Wednesday, 13 August 2014

The Not-So-Quick Interview

I shouldn't be saying this, but I'm sick of having no one to talk to, it's just not how I want to live my life.

Anyway, Cal and Gillian started talking with me today and asking me questions. The typical like:

"Was there anything wrong with your relationship?"
"How was your relationship with each other in the last 6 months? Last year?"

These were by far, the hardest questions I've had to answer. Because the one part of me just wants to shut everything down and tell them that it's perfectly fine, and to handle things myself. But the last time I tried that, it did not go well. I realize that they're waiting for my answer and with the pressure and the anger and resentment from the past few months, I couldn't handle it anymore. I broke down in front of them, making me look like a weak-ass, but at the time, I couldn't care less. They caught onto my emotions before the tear even slipped out, and them everything that had happened between Oedipus and I the entire time. I just don't know what else to say; that we were a perfect couple in the beginning, and then suddenly, very suddenly, we just stopped.

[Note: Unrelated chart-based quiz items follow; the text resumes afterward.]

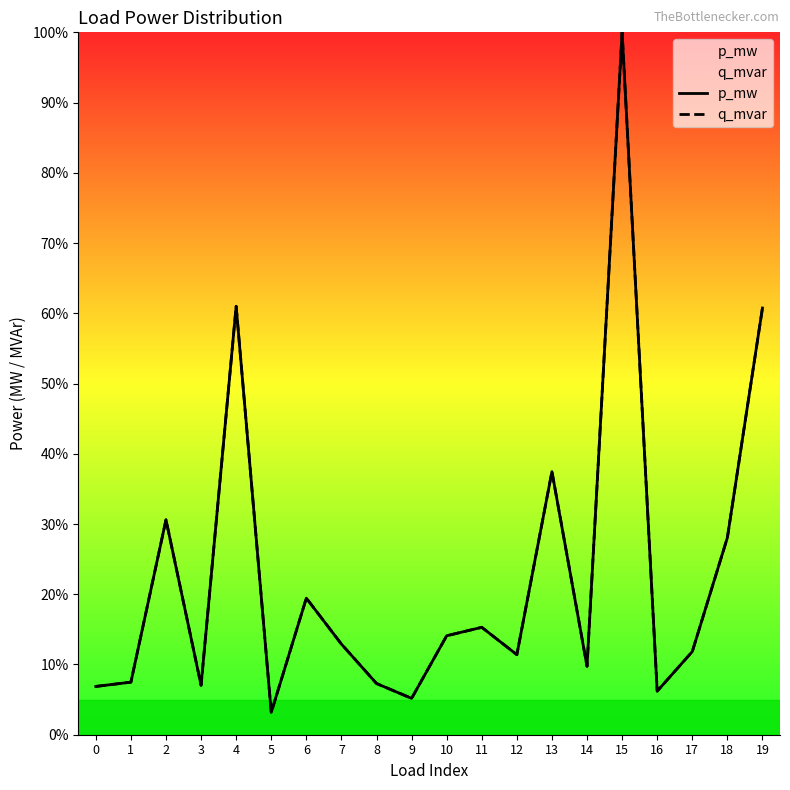

Where does the p_mw series first go above 12?

2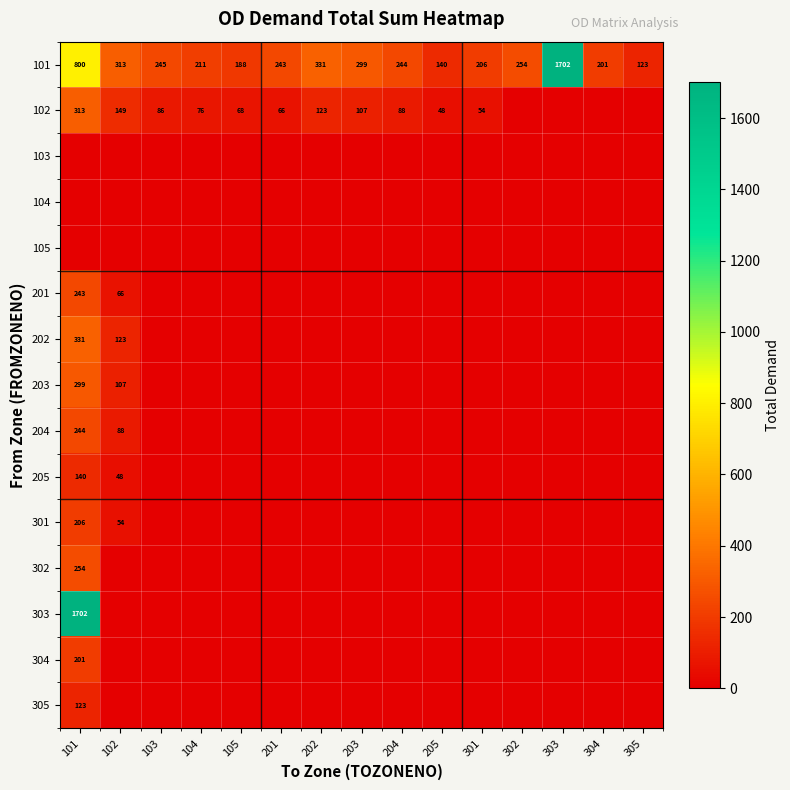

What is the difference between the second highest and second lowest values in the 204 series?

87.9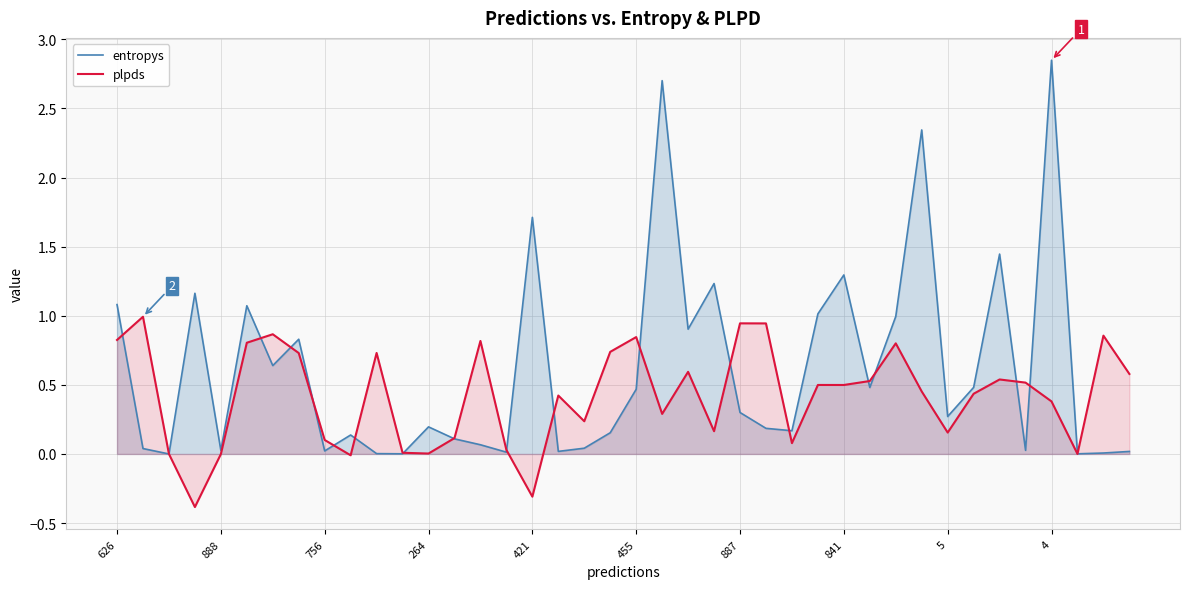

At how many categories does at least one series exceed 0?

40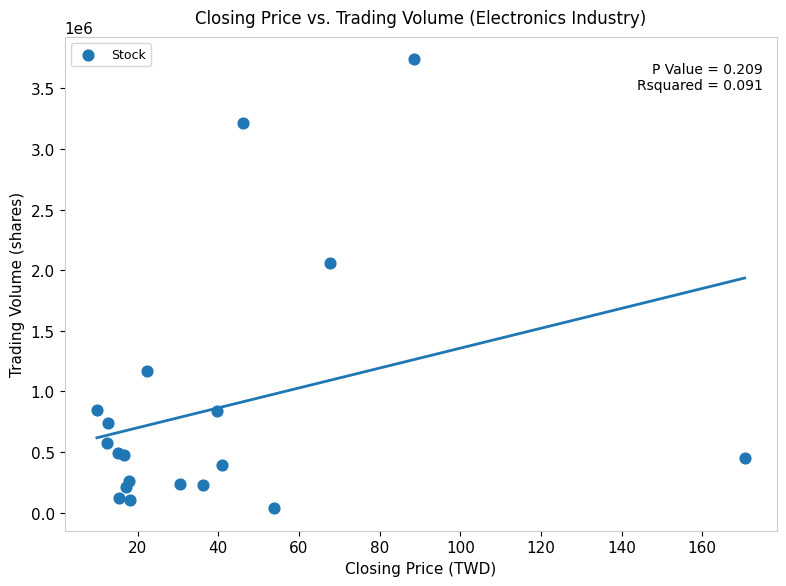

What Y value in the scatter plot is closest to 1887571?

2059527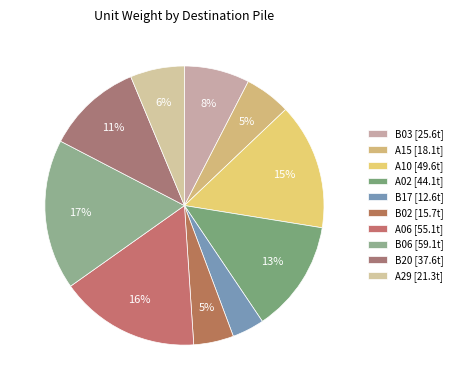

To the nearest percent, what is the average slice percentage?

10%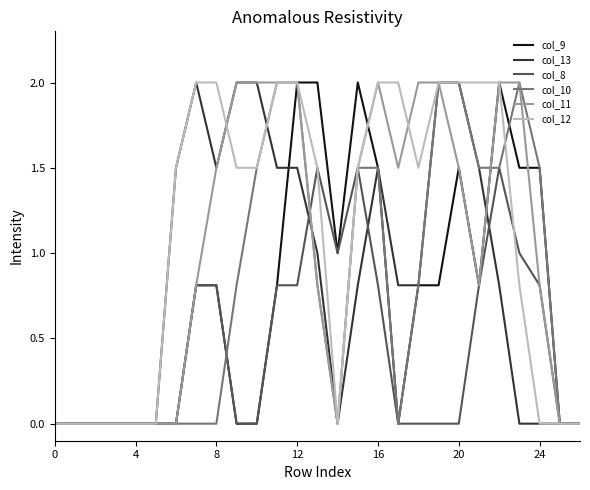

What is the greatest value displayed?

2.0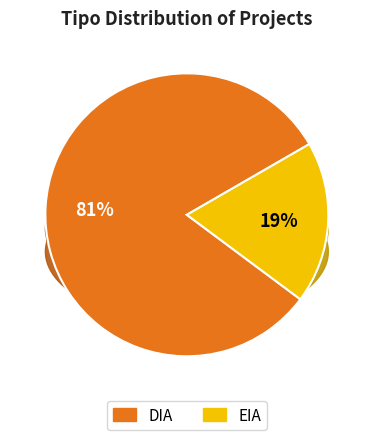

To the nearest percent, what portion does EIA represent?

19%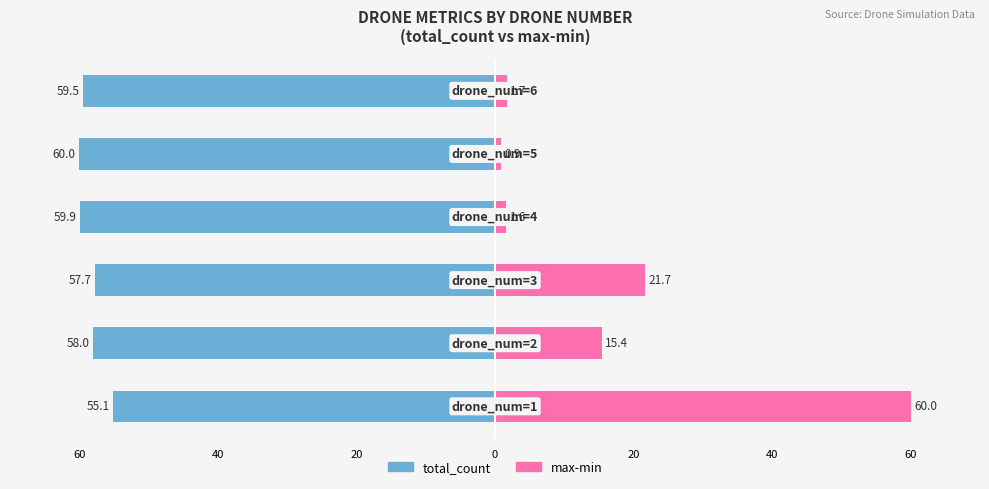

The total_count series shows -90.7 at 20. True or false?

False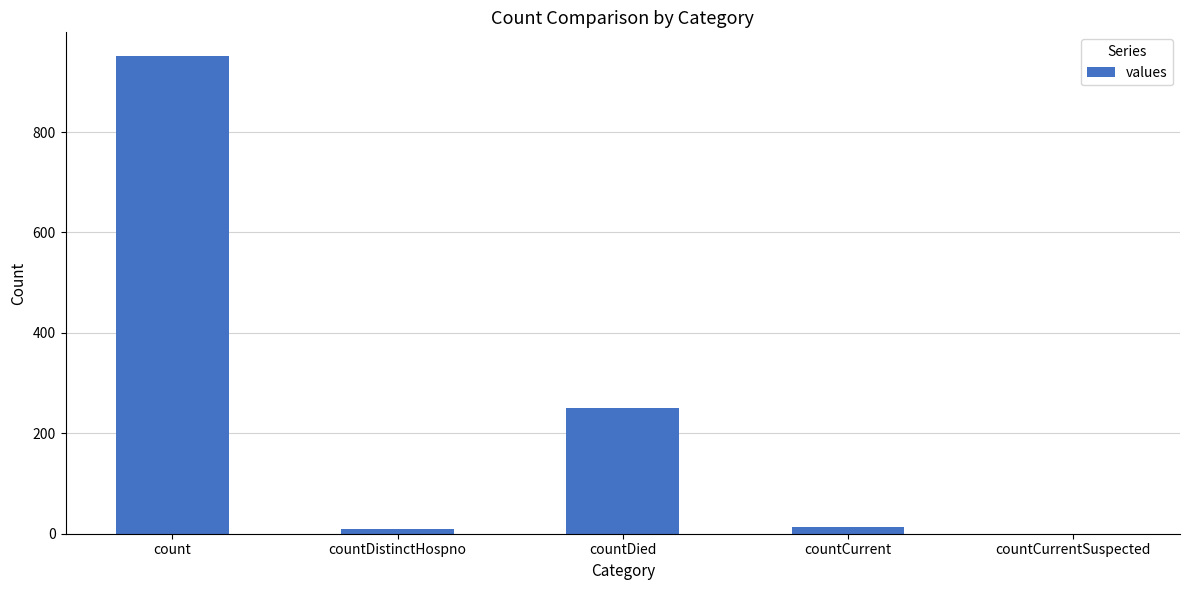

What is the average value?

245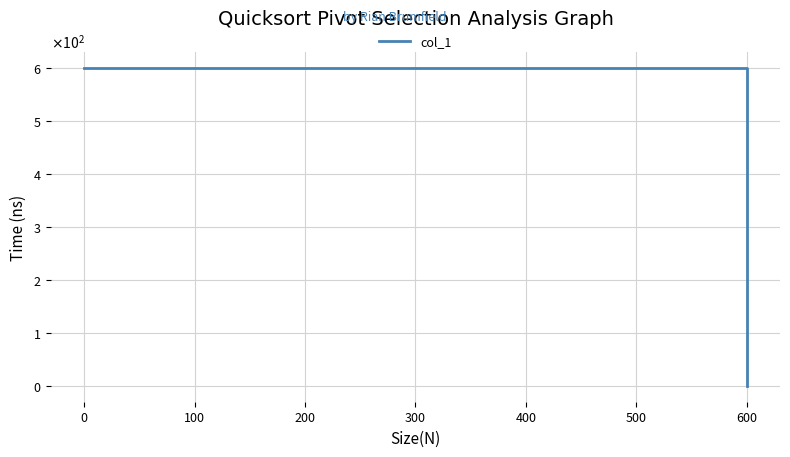

What is the change in value from −100 to 0?

+600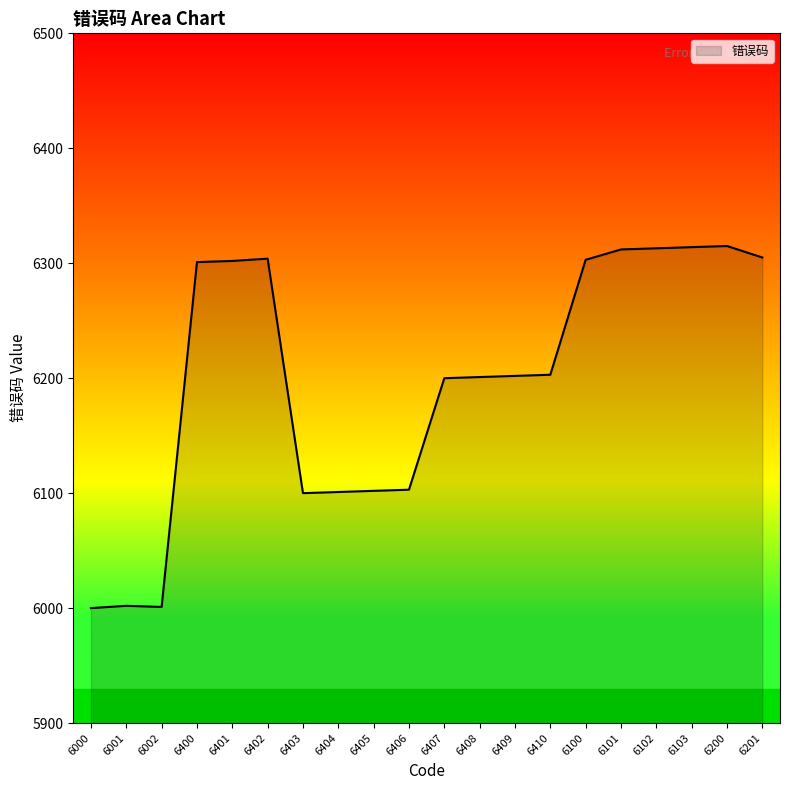

What is the change in value from 6407 to 6103?

+114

They told me that they had found some blueprints and some plans of a building on Queen Street in Downtown Toronto, but I had no idea what those were for. They weren't willing to tell me either, and I pushed them to tell me what the matter was, and they did end up telling me. They told me that they suspect it was for a robbery or some kind of crime. I was absolutely horrified. That's nothing like Oedipus - I know, for a fact, that if he was in the right mind, he would never kill anybody! I'm not even half joking anymore, I just...I can't see him as the same person anymore, because I know that he couldn't have gotten away or even done anything like that.

Maybe that's why he didn't go home? But the Lightman Group talked to the police and they said that there hasn't been any reported burglaries or anything of the nature, so I don't think it has something to do with that, but the fact that he even had those blueprints is absolutely mind-blowing. I thought he would talk to me about it - but he must have had a good reason for it. It has to be the reason for everything, he just must have had a really good reason for the different things that he's done. When the Lightman Group finds him, I hope he's wiling to talk to me and tell me what triggered all of this.